Domenico D'Alessandro hat in der warmen Jahreszeit kurze Nächte. Früh morgens schon steigt er hinab in den Keller seiner Eisdiele. Alle Zutaten sind gerichtet: Die Erdbeeren fein geschnitten, die gerösteten Pistazien gehackt, die selbst gemachten Soßen angerührt. Dann wirft der 56-Jährige seine zwei Eismaschinen an. Eine Stunde lang dauert es, bis die cremige Masse fertig ist. Sechs bis zwölf Stunden muss sie danach reifen. "Bei schönem Wetter halten 200 Liter etwa ein bis zwei Tage", sagt der Eismann. Die Kunden stehen Schlange vor seiner Eisdiele auf dem Marktplatz im badischen Bruchsal-Heidelsheim, auf Abstand und mit Mund-Nasen-Schutz.

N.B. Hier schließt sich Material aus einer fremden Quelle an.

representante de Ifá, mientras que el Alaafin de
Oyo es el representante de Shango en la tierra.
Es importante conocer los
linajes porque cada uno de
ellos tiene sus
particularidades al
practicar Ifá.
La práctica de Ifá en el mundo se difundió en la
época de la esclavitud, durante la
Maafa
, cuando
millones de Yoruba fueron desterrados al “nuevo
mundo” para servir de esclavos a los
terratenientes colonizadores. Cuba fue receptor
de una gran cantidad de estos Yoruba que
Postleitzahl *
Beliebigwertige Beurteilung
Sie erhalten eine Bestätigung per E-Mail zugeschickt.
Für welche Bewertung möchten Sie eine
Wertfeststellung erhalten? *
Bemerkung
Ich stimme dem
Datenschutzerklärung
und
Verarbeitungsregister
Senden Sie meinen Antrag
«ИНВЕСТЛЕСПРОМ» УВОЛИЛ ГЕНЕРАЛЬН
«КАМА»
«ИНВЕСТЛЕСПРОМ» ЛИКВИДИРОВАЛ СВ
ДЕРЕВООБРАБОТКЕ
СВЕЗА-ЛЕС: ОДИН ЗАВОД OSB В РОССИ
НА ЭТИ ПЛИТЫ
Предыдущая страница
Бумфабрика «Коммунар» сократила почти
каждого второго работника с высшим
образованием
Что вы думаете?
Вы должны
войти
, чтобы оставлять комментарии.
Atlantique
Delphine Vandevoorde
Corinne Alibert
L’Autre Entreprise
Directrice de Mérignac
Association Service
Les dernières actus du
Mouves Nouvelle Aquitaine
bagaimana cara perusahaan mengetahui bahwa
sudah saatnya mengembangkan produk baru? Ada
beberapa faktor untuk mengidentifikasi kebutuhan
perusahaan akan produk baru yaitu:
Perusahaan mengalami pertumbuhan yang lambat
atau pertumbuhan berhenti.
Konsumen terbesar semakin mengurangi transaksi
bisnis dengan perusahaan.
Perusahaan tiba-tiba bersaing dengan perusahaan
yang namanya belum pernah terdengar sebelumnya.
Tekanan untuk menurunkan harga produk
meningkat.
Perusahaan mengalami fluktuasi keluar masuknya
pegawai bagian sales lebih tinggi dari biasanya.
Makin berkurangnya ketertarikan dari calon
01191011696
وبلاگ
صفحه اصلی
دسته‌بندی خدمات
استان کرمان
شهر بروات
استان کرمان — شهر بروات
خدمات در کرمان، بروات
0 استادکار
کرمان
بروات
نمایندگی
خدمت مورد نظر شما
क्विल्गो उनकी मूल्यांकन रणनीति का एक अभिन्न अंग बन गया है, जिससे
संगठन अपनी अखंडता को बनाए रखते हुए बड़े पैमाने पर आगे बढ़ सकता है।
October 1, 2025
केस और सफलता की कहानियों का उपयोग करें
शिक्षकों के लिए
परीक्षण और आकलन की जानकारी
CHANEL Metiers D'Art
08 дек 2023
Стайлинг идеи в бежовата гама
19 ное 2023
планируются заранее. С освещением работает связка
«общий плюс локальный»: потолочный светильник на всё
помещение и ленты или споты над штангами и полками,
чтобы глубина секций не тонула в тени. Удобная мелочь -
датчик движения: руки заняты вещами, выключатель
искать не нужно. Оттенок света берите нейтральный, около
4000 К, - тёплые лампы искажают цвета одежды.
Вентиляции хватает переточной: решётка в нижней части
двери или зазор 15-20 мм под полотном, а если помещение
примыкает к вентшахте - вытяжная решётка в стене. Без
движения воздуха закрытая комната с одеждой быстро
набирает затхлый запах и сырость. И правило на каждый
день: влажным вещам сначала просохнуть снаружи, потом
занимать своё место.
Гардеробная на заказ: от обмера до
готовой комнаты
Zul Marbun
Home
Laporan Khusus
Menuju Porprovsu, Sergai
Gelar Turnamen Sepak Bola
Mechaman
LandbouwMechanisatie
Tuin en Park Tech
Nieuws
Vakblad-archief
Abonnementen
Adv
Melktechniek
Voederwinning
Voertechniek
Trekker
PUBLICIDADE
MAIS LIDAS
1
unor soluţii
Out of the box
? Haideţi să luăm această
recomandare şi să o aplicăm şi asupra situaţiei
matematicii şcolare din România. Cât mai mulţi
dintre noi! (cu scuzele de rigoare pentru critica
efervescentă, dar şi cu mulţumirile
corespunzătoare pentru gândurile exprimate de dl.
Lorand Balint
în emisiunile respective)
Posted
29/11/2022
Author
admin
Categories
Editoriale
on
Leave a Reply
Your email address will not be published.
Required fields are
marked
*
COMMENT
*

D'Alessandro ist einer von rund 5.500 Inhabern einer Eisdiele in Deutschland. Noch immer sind die meisten fest in italienischer Hand. Der Nordbadener mit italienischen Wurzeln hält die handwerkliche Kunst des Eismachens stolz hoch. "Ich stelle so viele Zutaten wie möglich selbst her und verwende nur natürliche Rohstoffe", versichert er. Seit 33 Jahren betreibt er sein Eiscafé gemeinsam mit seiner Frau Andrea, die drei Töchter helfen zeitweise mit.

Nachwuchsprobleme

Das kleine Café mit den Bistrotischen ist ein typischer Familienbetrieb, so wie Tausende Eisdielen, die ab den 1960er Jahren im ganzen Land von Italienern gegründet wurden. Doch viele der alteingesessen Betriebe befinden sich in einem existenzbedrohenden Wandel, ihre Zahl sinkt seit Jahren: Die erste und zweite Generation der "Gelatieri" geht in den Ruhestand, oft fehlt der Nachwuchs.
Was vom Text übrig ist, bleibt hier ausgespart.